One possible manner of class member notification which might be considered in shielding anonymity is to require Holloway to place notices of the action in the major daily newspapers or other communication media in the state for a period of time deemed adequate by the district court. Such notices must be in a form approved by the district court and should provide a general description of the authorized action and the relief sought and state the requirements for class eligibility. The notice must also provide that if a party does not wish to be included in the lawsuit but prefers to proceed separately, such party must notify the clerk of the district court before a specified date or be included in the class. After the date for class exclusion passes, Blue Cross will be entitled to the names of those persons not included in the class action. Upon completion of the lawsuit and in the event of a favorable judgment for Holloway and the class, each class member will be required to file an individual claim against Blue Cross, the specifications of which can be formulated and processed by Holloway.
Although this procedure appears to compel identity of those who want to be excluded from the class action, the practical application of the notice and procedure will permit those persons who wish to remain anonymous to remain so by simply not coming forth in the case even at the final stage where individual claims would be submitted if the class action is successful. Those persons not coming forth would be found by the final disposition of the action and in the event the action is successful the individuals wishing to remain anonymous could still remain so by declining to file a claim. As we have stated earlier, the decision of the *909 choice to remain anonymous is up to the individual. The benefits of this procedure are that the wishes of those who wish to remain anonymous will be respected. At the same time, adequate notice would be given so that individuals can make a deliberate judgment to remain anonymous or not. In following this procedure Blue Cross will not be required to break "faith" with its subscribers.

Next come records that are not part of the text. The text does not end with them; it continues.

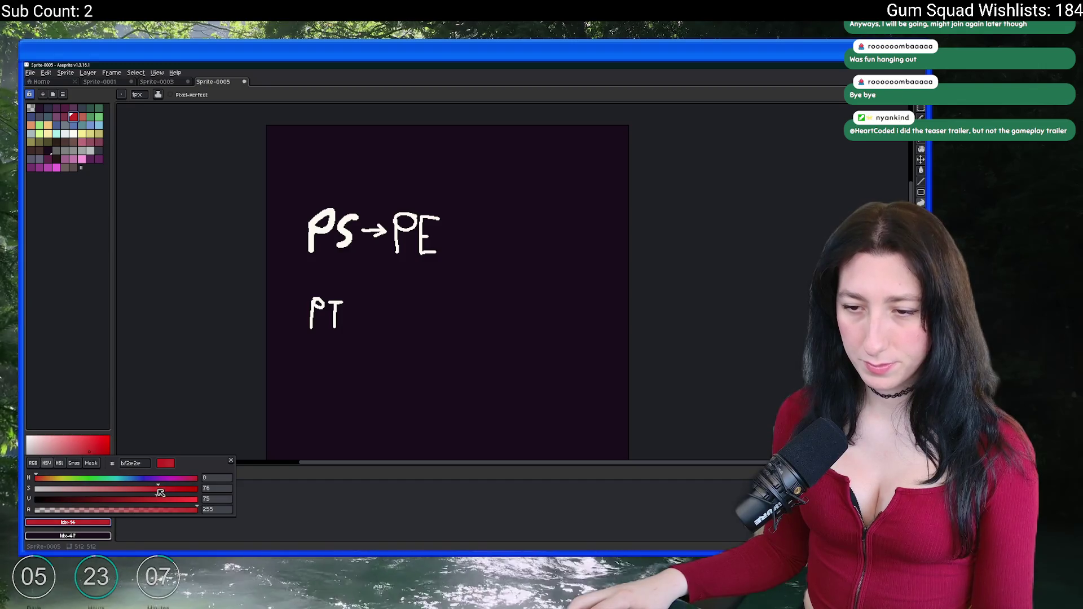
key(alt+Tab)
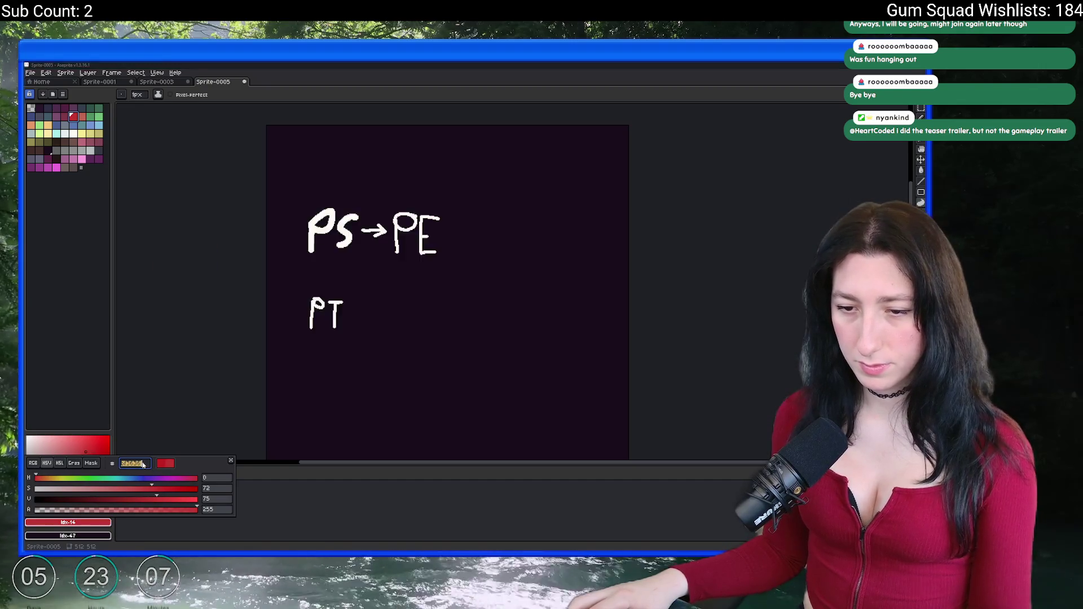
double_click(749, 228)
text(bf3636)
Paste InteractionBlockedColor after the '?' on line 11 as the blocked outline colour.
mouse_move(712, 212)
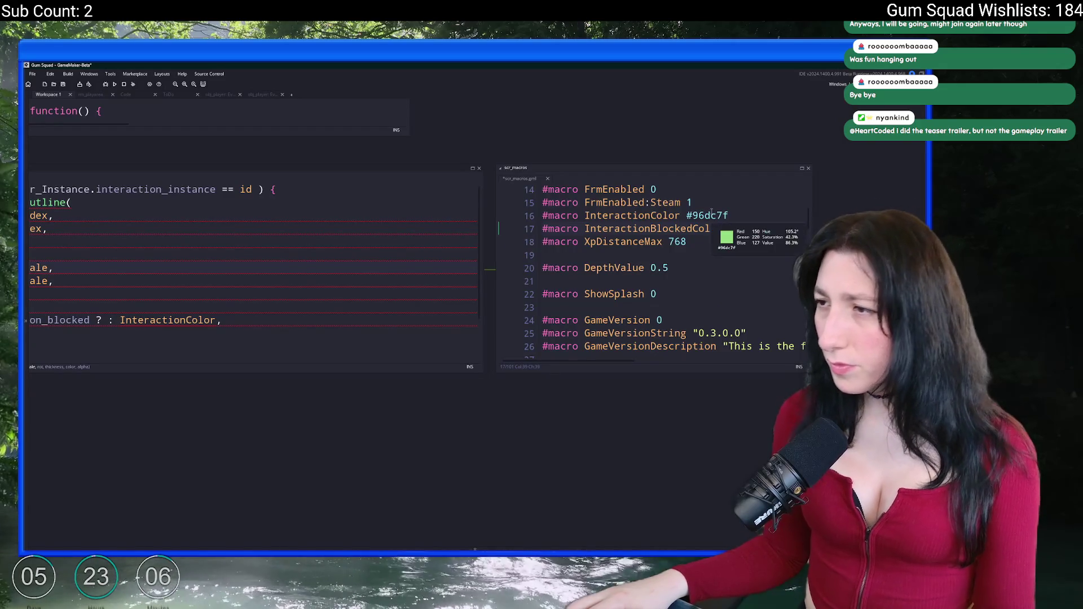
drag(712, 212, 619, 216)
click(618, 216)
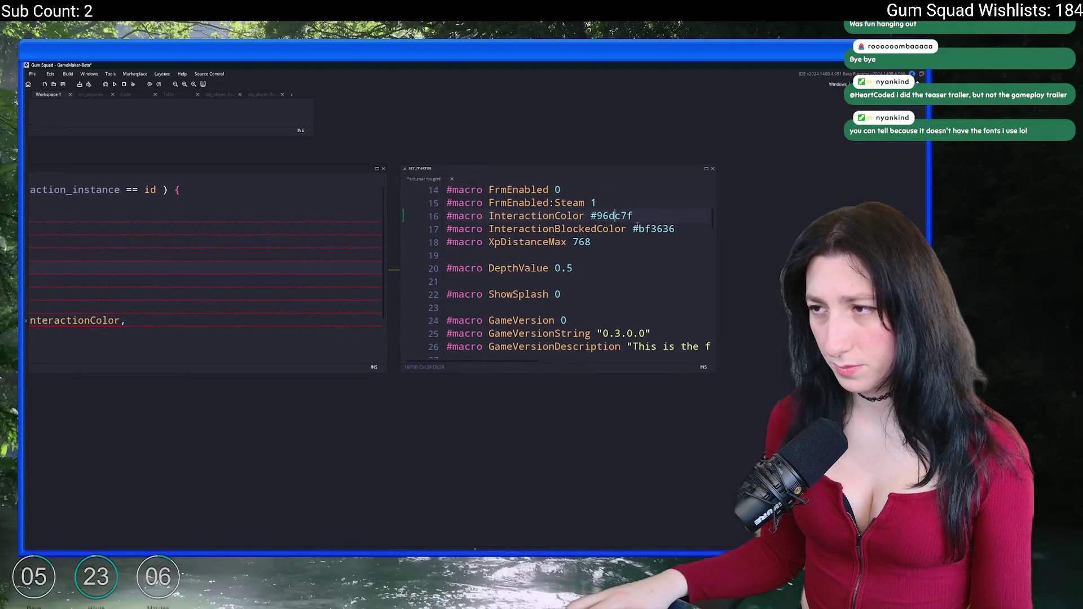
double_click(558, 229)
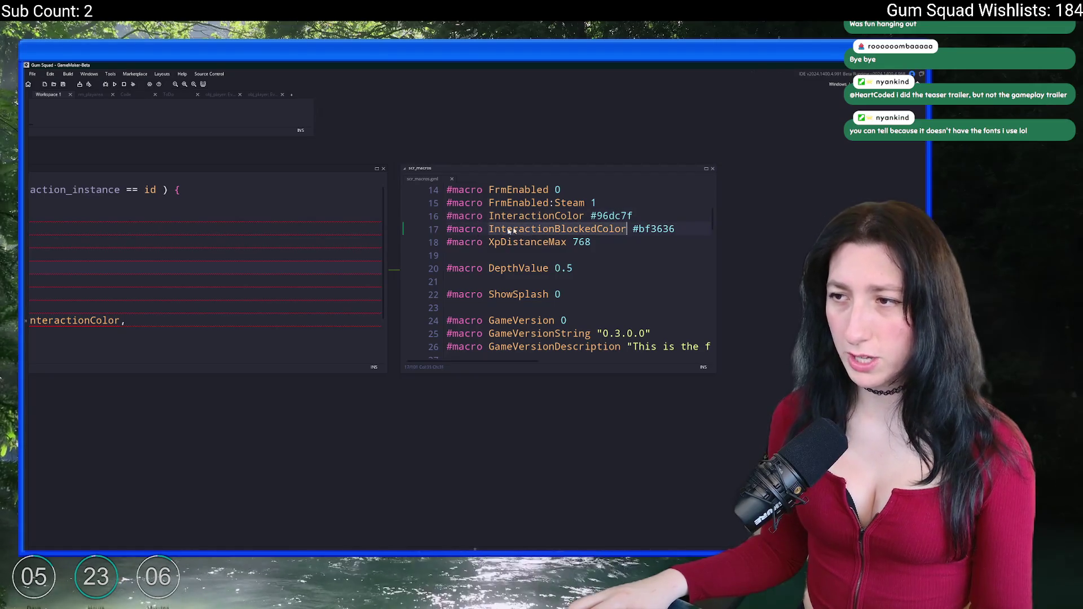
drag(183, 260, 478, 231)
key(ctrl+c)
click(303, 292)
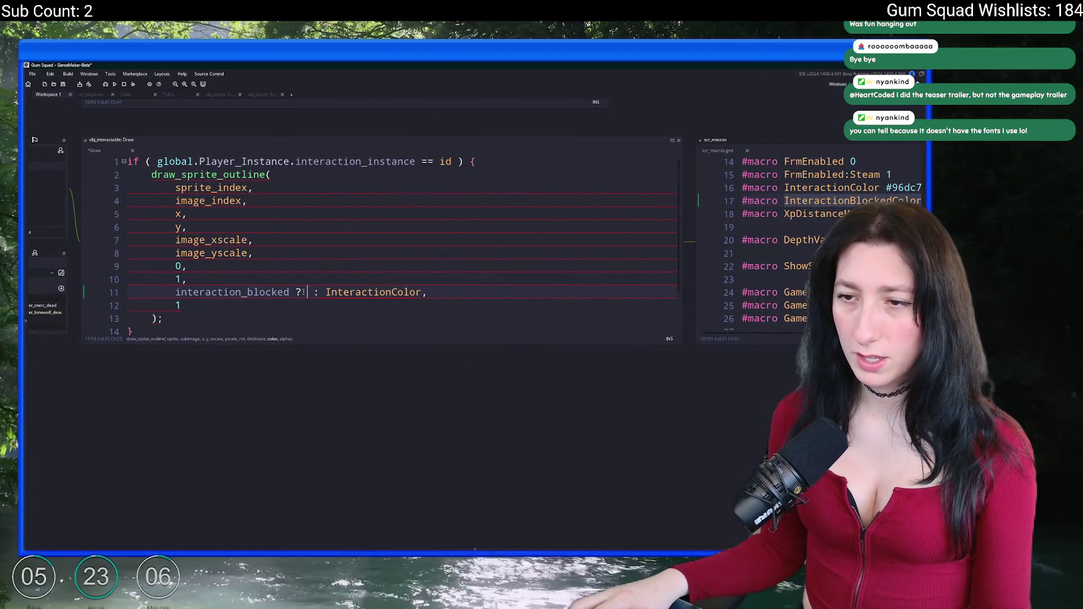
key(ctrl+v)
Prefix interaction_blocked on line 11 with global.Player_Instance. copied from line 1.
drag(274, 292, 61, 284)
click(136, 332)
drag(259, 273, 412, 297)
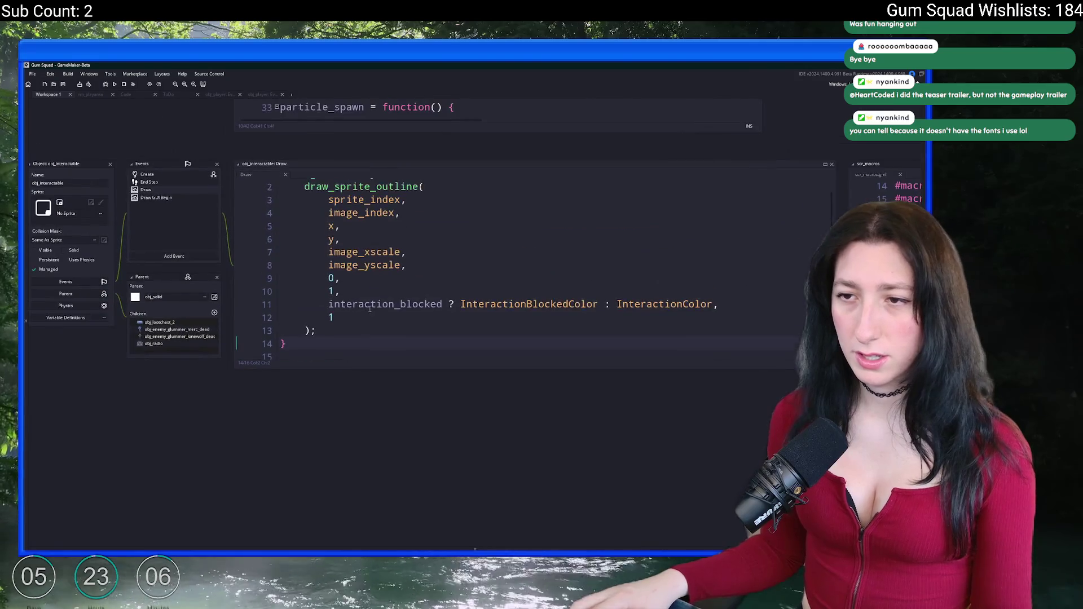
scroll(412, 297, up, 2)
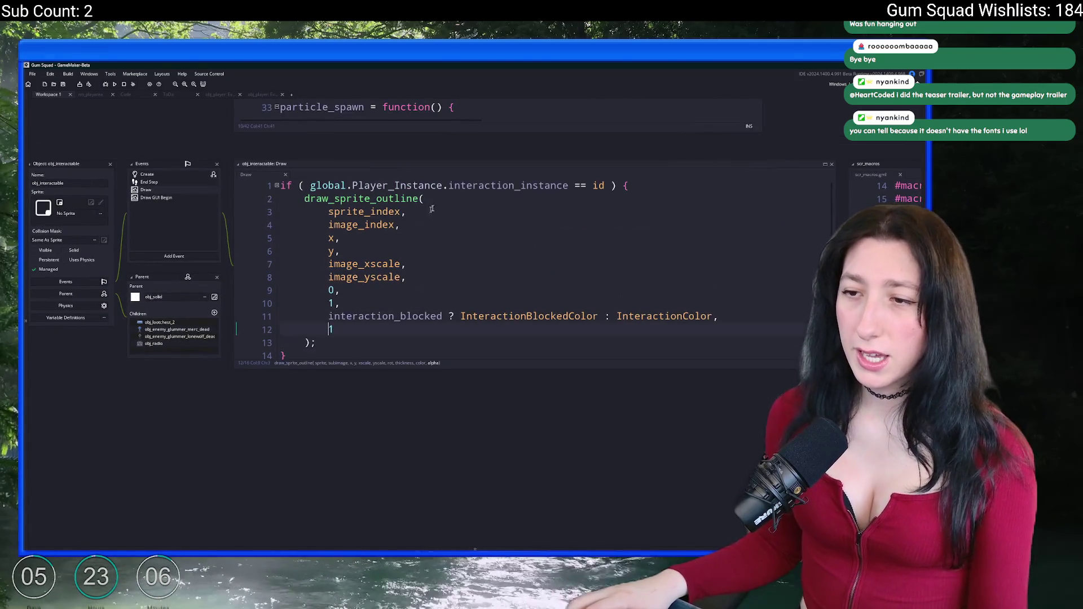
click(321, 185)
key(ctrl+c)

The objection by Blue Cross to furnish the names and addresses of the concerned state employees, retired or otherwise, who received treatment for alcoholism is sustained because of the confidentiality of the matter involved. However, we are not basing this decision on the costs involved. Any action appealed to us in the future where confidentiality is not involved we will consider the cost issue anew.
This case is remanded to the district court for further proceedings consistent with this opinion.
ERICKSTAD, C. J., and PEDERSON, PAULSON and VANDE WALLE, JJ., concur.